Bir rüyanın içine düşmüş gibiydim, aslında bir rüyadan çok kabus sayılırdı. Chanyeol'ün tek bir kaş hareketiyle bile üzerine atlayacak, geceleri yatmadan önce Chanyeol'ü farklı farklı senaryolar içinde hayalleyen pek çok insan vardı, biliyorum çünkü birkaç kere tuvalette konuşmalarına denk geldim ve neler duyduğumu öğrenmek bile istemezsiniz. Fakat ben onlardan değildim hatta bu ihtimal beni öyle tiksindirirdi ki bir şekilde biri bundan bahsetse zihnimi çamaşır suyuna sokup çitileyesim gelir, olmayacak şeyler söylediği için kim bahsediyorsa artık ona katana koleksiyonumu gösterirdim. Aslında hepsi oyuncaktı ve temelde benim bile değil babamın katana koleksiyonuydu ama her neyse, Chanyeol'le dudaklarımızın birbirine herhangi bir şekilde değme ihtimali duymaya bile katlanamadığım bir şeydi. Bu yüzden şu an tam da bu durumun içinde olmak, üstüne vücudumun tüm kontrolünü kaybetmiş bir şekilde sıkıca tişörtüne tutunuyor olmak, bu hayatta görüp görebileceğim en korkunç kabustu.

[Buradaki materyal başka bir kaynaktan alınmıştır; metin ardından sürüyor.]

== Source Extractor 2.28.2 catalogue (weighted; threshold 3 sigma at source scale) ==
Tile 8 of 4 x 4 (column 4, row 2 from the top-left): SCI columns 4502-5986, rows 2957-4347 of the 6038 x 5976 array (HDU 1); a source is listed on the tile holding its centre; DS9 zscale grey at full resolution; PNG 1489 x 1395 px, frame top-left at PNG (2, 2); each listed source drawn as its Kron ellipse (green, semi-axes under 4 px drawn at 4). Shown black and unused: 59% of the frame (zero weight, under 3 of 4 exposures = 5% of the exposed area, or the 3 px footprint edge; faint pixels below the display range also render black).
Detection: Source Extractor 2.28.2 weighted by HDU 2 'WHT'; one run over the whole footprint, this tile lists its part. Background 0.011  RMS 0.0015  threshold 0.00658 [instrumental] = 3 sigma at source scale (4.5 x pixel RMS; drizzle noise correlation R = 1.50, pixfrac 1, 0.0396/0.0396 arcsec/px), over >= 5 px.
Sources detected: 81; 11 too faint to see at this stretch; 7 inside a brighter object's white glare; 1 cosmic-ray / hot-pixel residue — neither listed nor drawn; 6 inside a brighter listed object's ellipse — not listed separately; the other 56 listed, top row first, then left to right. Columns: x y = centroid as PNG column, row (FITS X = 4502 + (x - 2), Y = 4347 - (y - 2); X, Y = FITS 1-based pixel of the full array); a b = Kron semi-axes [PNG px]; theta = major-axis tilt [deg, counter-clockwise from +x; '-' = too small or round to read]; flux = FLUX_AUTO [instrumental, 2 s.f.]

Fakat hareket dahi edemiyordum. Yüzümü elleri, alt dudağımı iki dudağının arasına hapsetmiş, onları birbirleri üzerinde dans ettirirken yapabildiğim tek şey ittirmek için göğsüne çıkardığım ellerimle tişörtüne sıkıca tutunmaktı. Beynime sürekli onu ittirmem ve ona buna nasıl cüret edebildiğinin hesabını sormam için emirler yağdırıp duruyordum ama beynim hormonlarım tarafından ele geçirilmiş durumdaydı, verdiğim bir komutu yerine getiremeyecek kadar afallamış, hâlâ olanları anlamaya çalışıyordu. Çünkü Park Chanyeol bizi öpmüştü, aslında hâlâ öpmeye devam ediyordu ve bu ne yakın gelecekte ne de uzak gelecekte ikimizin arasında gerçekleşebilecek olaylar listesinde bile değilken beynimin, hormonlarımın, kalbimin, midemin afallamaması imkansızdı. Yine de kepenkleri toptan kapatıp hiçbir çağrıma cevap vermeyerek beni yalnız bırakmaları gerekmezdi tabii.

Yavaşça geri çekildi. Aramıza giren iki santimlik mesafeden araya sızan soğuk akşam rüzgarı nemli dudaklarımı bir bıçak gibi kesti. Kesik kesik aldığım nefesler Chanyeol'ün nefesleriyle karışıyordu. Verdiği nefesler dudaklarımı yalayıp geçerken muhtemelen maçtan önce içtiği kahvenin kokusu hafif de olsa burnuma doldu ve ben en sonunda gözlerimi açabildim.

Gördüğüm ilk şey gözleriydi. Gerçi çevremizdeki insanların, bulunduğumuz sahanın, ayaklarımın altındaki taşın, toprağın bile farkında değildim, gördüğüm ilk şey gözleri olmasa bile gördüğüm tek kişi oydu zaten. Kahverengi gözleri gözlerime kenetlenmişti. Tarif edemediğim, aslında Chanyeol'de ilk defa tanık olduğum bir duyguyla bakıyorlardı fakat bunun değişip gözlerinin şaşkınlıkla açılması o kadar kısa sürmüştü ki içimde bir yerlerin burkulmasına sebep olan o ifadenin bir hayal olduğunu düşünmeye başlamıştım. Durumun kendisi o kadar gerçek üstüydü ki belki şu an gözleri de şaşkınlıkla büyümemişti ve belki bu da benim hayal ürünümdü.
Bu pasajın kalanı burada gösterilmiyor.